Javaさんのお部屋(サム・ジーヴァ帝国図書館)

Javaさんのお部屋です。引っ越しました。詳しくは「はじめに」を読んでね。スマホ版は全体像が見えにくいから、PC版と切り替えながら見てね。

伝説の入江塾は、何を教えたか

著者:入江伸
評価:B

【評】
宇宙開闢して間もないころ、入江塾という塾があって、あまたの灘高生を輩出したそうな。
塾生たちの思い出を織り込み、語られる教育論、人生論。

彼らは、けっして持って生まれた才能が、他人よりすぐれていたのではない。ただ、ふしぶしの岐路に面したとき、けっして安易な道を選ばずに、また、ともすれば、目前の利に走りたがる心の誘惑にも負けないで、ここまで耐えてきた少年たちばかりであった、と。

入学試験は、"学力三分、人間七分"というのが、私の持論である。彼はこの"人間七分"を、二ヶ月間で、完全に身につけたのである。

親の、子どもの学習内容や学校の成績への介入は、"百害あって一利ない"ことは、繰りかえし述べていることだが、無関心はもっと悪い。真の愛情に支えられてこそ、はじめて、子どもはヤル気を起こすのであり、それによって、驚くべき力を発揮するのである。

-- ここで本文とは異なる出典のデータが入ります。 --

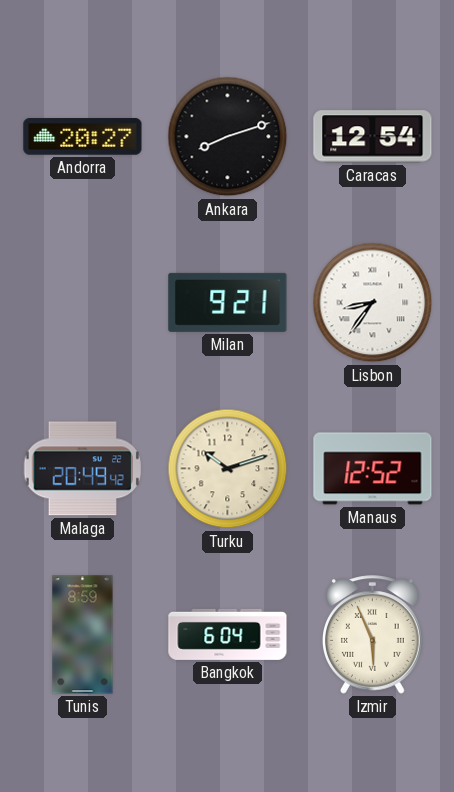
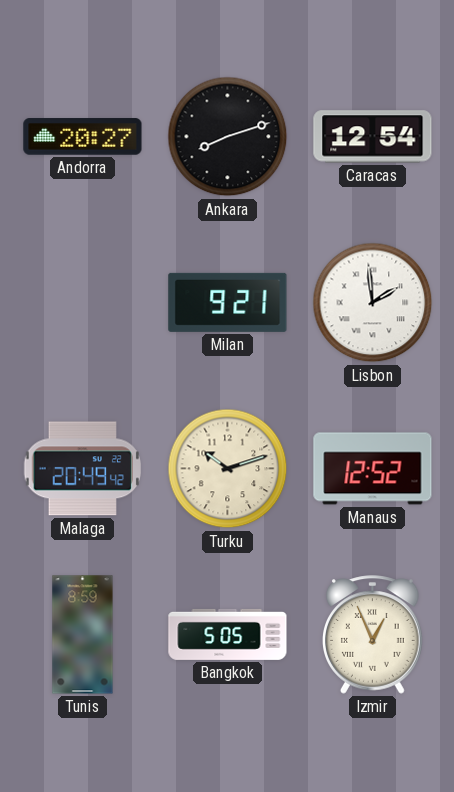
Lisbon: 8:36 -> 1:59
Bangkok: 6:04 -> 5:05
Izmir: 5:56 -> 12:56
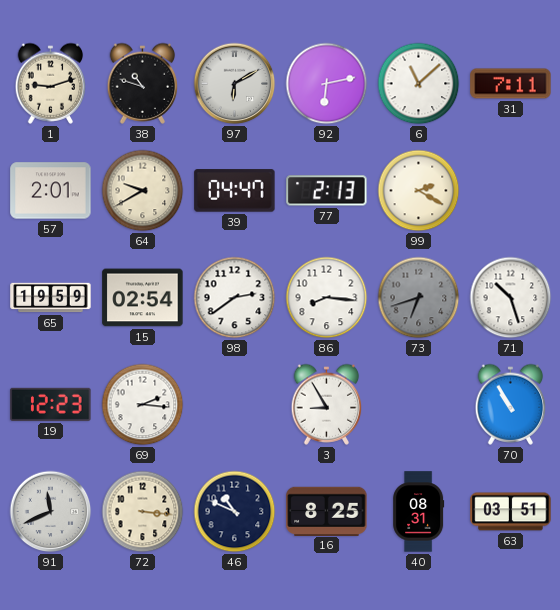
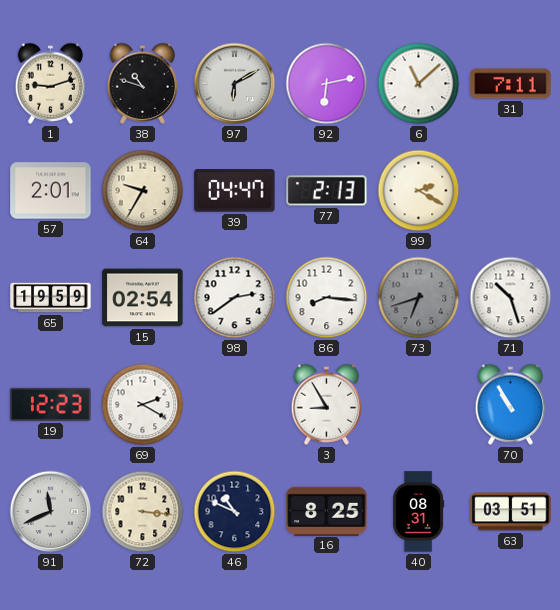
64: 9:40 -> 9:35
69: 2:16 -> 2:20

グループ学習、生徒によるテスト問題作成、相互採点、夏の一ヶ月キャンプ…。
自主性、協調性、そして人格を養うフシギな塾。 
人格陶冶は難しいようで難しい。
 

あることがらの事情説明を求められたときには、けっして、第三者の名を出すな。徹頭徹尾、自分の責任において答えよ。

一切、弁解に逃げず、逆に、"それはなぜか、それはなぜか"と問いつめ、自分で考えを深めていく習慣をつけることこそ、何よりも大切である。

「人間」とは、"つねに誠実に対象と取り組みつつ、生活を生きぬいていく"実践の中で、初めて体得できる、「いわく言いがたき何ものか」なのである。実践の積み重ねのうちに、いつか、無意識のうちに匂い出してくるもの、それが「人間」の正体だ。


生徒あとがき。
 
最後に受験に勝利するのは、頭が固くて不器用だけれど、地面をはいずるように地道な勉強を積み上げていく、カッコ悪い生徒でした。確かに、最後に物を言うのは、学力でなく人間力かもしれません。